Silent Ransom Group impersonating IT support, conducting in-person attacks

So far, the group has been targeting law firms, but their unique strategy could easily enter into the health sector.

What happened

The FBI has released a new alert about Silent Ransom Group (SRG), also known as Luna Moth, Chatty Spider, and UNC3753 that has been targeting organizations in-person. The threat tactic was first discovered in April 2025, and so far, SRG has mostly targeted law firms. However, the FBI notes that SRG has also targeted medical and insurance industries in the past with different tactics. The group’s goal is to exfiltrate data and threaten to sell or publish it. SRG is also known to contact victims’ employees and clients to create more stress.

Going deeper

The group uses information technology-themed social engineering calls, where they pose as IT employees helping their colleagues. According to the FBI, “SRG actors either directly call or send phishing emails to urge employees to call the SRG actor posing as IT support.” For instance, SRG may email an employee about a subscription charge and request the employee to call SRG, unaware it’s a phishing email. During the call, SRG will first attempt to remotely access the organization’s network by tricking the victim into granting access through remote desktop sessions.

If remote access is unsuccessful, or the victim seems suspicious, SRG will send an individual posing as an IT support employee in-person to insert a device into the computer. The FBI elaborates, “In this scheme, the threat actor tells the victim they need to image the device or create a backup file to address potential impacts from the phishing email.”

Once the device is in the computer, the hacker immediately escalates their privileges and exfiltrates data.

Why it matters

While the FBI’s alert is focused on law firms, trends in hacking attacks generally jump from industry to industry, and healthcare, education, and insurance companies should pay close attention. Since SRG has been successful in these attacks, it’s also possible that other malicious groups will use their methods.

Although this attack method is primarily conducted over the phone or in-person, it almost always begins with a suspicious email telling employees to contact SRG. Paubox has previously noted that email is one of the most-used vectors in attacks, initiating over 70% of all data breaches, and this new method is a reminder that even if strategies evolve, they often continue to use email.

The big picture

The FBI has provided some tips for organizations to prevent attacks, although they note, “Recent SRG campaigns left few artifacts on compromised machines. Traditional antivirus products are also unlikely to flag the intrusion because SRG generally uses legitimate system management or remote access tools to carry out the attack.” To prevent these attacks, organizations should always verify the credentials of anyone trying to access company assets. Sensitive data, like electronic protected health information (ePHI) should require additional identity verification.
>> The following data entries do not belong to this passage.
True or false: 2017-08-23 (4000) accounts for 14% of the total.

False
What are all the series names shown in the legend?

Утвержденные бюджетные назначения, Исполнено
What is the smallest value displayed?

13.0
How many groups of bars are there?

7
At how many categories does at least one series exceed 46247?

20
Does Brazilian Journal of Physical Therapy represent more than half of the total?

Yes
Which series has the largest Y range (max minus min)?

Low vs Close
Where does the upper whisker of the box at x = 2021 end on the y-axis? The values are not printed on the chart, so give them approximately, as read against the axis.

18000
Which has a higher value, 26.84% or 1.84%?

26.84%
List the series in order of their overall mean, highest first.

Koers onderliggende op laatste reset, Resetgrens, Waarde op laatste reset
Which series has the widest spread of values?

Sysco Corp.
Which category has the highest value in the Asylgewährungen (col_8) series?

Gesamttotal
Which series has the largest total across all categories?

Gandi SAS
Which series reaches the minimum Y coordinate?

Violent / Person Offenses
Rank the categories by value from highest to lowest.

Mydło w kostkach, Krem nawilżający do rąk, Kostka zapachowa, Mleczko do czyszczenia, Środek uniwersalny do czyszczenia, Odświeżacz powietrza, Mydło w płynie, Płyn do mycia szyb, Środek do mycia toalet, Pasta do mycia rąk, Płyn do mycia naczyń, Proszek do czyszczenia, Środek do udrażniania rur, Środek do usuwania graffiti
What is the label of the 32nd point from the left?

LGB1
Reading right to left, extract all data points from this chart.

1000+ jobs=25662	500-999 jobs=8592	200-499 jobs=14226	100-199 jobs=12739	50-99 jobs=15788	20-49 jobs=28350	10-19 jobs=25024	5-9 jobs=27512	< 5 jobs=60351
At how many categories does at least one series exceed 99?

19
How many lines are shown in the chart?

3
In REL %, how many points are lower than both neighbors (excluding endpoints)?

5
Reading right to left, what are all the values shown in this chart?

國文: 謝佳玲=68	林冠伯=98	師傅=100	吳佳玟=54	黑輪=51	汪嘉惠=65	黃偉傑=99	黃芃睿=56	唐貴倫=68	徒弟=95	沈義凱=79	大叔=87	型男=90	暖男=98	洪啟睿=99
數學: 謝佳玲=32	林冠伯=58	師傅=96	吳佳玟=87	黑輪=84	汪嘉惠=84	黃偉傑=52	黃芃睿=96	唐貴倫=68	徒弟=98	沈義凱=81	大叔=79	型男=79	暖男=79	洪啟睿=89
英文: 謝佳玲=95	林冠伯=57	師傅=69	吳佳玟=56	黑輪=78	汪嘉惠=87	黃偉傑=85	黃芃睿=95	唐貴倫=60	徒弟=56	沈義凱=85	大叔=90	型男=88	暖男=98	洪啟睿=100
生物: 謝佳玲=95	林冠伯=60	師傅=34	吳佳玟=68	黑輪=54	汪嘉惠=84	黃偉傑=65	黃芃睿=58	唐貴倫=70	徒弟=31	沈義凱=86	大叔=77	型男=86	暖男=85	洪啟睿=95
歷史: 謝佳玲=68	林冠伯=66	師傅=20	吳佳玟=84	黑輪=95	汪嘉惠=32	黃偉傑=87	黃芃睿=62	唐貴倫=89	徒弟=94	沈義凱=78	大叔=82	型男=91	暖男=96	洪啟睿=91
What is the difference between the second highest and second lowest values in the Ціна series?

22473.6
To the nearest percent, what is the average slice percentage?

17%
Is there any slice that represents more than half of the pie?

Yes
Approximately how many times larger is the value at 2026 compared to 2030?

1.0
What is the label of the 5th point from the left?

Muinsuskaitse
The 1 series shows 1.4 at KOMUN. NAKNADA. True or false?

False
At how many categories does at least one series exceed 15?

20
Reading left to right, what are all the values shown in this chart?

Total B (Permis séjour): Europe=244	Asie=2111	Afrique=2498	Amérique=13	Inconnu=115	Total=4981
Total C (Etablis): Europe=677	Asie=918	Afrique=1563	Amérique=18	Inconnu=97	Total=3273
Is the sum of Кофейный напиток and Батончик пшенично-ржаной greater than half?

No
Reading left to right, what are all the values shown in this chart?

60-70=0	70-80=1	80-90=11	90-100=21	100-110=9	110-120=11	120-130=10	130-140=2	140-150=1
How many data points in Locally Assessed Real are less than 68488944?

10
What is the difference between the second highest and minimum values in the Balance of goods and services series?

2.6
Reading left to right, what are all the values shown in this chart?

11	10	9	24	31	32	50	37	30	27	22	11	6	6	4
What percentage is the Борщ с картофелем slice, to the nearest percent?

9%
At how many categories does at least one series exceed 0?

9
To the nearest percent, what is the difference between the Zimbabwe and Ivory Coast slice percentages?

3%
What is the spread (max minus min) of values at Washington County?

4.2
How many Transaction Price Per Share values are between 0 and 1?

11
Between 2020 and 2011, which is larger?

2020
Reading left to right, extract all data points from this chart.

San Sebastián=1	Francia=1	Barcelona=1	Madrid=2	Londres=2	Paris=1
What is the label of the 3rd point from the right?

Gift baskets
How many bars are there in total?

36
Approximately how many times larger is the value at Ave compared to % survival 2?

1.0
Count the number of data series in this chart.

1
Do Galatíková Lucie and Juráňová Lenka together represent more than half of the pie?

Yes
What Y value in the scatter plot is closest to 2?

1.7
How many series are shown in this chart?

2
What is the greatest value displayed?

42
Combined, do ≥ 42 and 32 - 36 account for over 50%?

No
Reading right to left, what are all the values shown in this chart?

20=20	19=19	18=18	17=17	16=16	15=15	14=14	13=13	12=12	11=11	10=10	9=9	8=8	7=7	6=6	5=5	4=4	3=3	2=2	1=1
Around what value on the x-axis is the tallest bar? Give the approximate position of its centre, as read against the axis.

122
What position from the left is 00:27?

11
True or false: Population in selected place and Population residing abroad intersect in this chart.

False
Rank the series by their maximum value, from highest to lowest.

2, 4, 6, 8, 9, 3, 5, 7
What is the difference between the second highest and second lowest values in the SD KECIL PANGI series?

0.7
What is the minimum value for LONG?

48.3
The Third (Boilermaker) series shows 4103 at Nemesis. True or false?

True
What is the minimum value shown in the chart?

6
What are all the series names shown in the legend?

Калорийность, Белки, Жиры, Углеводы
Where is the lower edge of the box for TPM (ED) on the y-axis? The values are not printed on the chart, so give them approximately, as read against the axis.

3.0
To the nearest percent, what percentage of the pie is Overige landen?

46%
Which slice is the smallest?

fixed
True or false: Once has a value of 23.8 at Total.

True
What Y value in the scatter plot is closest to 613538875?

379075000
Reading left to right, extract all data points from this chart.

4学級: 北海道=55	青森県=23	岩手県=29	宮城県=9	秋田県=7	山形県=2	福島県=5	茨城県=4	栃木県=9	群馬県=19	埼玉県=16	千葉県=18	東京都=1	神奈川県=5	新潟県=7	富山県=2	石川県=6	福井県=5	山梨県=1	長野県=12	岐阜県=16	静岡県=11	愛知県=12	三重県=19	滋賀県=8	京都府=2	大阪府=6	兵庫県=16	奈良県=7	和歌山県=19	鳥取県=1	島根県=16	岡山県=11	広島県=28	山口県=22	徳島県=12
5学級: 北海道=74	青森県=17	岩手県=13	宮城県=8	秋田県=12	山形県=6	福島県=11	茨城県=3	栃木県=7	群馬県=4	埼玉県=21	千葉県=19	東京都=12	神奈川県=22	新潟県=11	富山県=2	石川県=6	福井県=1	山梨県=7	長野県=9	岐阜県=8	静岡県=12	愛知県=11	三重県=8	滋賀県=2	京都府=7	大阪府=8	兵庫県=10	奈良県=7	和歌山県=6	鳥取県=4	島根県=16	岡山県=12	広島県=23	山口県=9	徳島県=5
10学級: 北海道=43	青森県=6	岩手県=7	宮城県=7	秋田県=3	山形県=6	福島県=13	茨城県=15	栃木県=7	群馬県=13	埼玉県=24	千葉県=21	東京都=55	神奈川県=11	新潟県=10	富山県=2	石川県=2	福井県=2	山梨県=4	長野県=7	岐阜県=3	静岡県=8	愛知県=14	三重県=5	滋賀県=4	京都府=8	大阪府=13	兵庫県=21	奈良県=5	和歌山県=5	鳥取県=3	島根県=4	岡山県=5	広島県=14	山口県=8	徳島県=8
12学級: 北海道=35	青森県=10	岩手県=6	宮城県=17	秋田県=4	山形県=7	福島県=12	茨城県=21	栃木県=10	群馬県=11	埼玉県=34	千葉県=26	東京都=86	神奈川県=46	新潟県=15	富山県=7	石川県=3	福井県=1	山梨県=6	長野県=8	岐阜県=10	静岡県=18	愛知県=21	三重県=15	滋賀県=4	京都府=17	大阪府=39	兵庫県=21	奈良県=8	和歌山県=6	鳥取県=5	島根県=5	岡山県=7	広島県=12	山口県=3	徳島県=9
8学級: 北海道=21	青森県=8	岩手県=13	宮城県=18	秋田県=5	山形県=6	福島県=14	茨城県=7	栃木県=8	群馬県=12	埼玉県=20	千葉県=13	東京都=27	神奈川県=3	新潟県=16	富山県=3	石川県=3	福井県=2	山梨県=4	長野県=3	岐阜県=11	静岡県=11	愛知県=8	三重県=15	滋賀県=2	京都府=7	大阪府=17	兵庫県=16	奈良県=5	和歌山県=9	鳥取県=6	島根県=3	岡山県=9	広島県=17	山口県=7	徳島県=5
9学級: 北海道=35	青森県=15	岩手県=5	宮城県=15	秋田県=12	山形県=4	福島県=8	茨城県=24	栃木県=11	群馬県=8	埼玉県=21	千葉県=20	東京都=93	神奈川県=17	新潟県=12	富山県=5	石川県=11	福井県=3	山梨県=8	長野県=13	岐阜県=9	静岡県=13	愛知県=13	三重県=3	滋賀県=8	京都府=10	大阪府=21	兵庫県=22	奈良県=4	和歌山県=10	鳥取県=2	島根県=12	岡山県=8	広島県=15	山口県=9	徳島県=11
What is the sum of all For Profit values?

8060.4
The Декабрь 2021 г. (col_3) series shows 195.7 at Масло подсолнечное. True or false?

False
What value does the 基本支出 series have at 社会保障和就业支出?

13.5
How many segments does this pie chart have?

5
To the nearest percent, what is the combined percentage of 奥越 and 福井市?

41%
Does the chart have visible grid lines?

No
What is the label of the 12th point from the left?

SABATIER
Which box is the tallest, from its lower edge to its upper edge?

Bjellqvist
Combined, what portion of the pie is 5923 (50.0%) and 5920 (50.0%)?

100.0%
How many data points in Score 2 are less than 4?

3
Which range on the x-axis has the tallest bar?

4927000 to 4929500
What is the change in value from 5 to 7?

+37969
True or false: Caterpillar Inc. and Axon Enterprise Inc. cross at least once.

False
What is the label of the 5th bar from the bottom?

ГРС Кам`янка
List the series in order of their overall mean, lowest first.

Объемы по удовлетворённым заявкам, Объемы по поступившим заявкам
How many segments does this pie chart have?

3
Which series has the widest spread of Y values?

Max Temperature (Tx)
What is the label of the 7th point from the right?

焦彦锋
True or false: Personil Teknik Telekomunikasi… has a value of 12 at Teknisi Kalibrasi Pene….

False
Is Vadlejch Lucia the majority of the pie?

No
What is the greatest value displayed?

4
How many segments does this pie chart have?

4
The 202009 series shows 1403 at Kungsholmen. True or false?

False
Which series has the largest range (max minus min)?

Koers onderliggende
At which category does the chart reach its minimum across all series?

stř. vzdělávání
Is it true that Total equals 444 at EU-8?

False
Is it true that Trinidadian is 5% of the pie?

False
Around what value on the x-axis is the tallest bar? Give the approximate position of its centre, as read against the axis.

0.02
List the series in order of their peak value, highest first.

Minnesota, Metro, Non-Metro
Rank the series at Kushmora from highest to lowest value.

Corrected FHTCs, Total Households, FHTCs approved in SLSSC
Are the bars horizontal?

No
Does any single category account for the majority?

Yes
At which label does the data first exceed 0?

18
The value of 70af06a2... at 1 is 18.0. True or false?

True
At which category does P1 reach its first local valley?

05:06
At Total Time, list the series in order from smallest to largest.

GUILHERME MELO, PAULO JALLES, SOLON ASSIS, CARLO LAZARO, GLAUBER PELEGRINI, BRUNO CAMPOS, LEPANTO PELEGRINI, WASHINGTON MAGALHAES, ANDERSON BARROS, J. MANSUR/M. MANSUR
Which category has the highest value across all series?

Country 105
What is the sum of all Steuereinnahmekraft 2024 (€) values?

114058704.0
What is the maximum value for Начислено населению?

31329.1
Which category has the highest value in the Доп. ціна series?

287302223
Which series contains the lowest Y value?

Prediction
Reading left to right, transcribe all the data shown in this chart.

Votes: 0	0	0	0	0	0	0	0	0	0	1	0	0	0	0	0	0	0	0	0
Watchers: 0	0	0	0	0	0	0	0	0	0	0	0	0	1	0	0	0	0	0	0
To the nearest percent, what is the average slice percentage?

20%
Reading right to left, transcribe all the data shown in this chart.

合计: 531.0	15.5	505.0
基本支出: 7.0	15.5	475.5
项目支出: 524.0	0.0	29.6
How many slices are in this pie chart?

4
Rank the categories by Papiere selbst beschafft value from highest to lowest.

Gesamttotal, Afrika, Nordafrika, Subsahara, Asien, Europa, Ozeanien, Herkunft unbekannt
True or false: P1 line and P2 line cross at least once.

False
According to SecurityWeek, training is also a key component of prevention; organizations should help employees learn to identify phishing or voice-phishing attempts and establish clear policies for communicating with IT support. Organizations can also disable remote access and permissions for external drive installations.

FAQs

How frequently are attacks being carried out?

The FBI did not provide specific examples of when the attack was successful, but they did state that the tactic has been “observed recently” and is “highly effective and resulted in multiple compromises.”

Why is SRG targeting law firms?

The FBI noted that SRG has targeted US-based law firms, likely due to the sensitive nature of the data they hold. However, the FBI stated that other organizations with sensitive information, specifically medical and insurance industries, should prepare for the threat.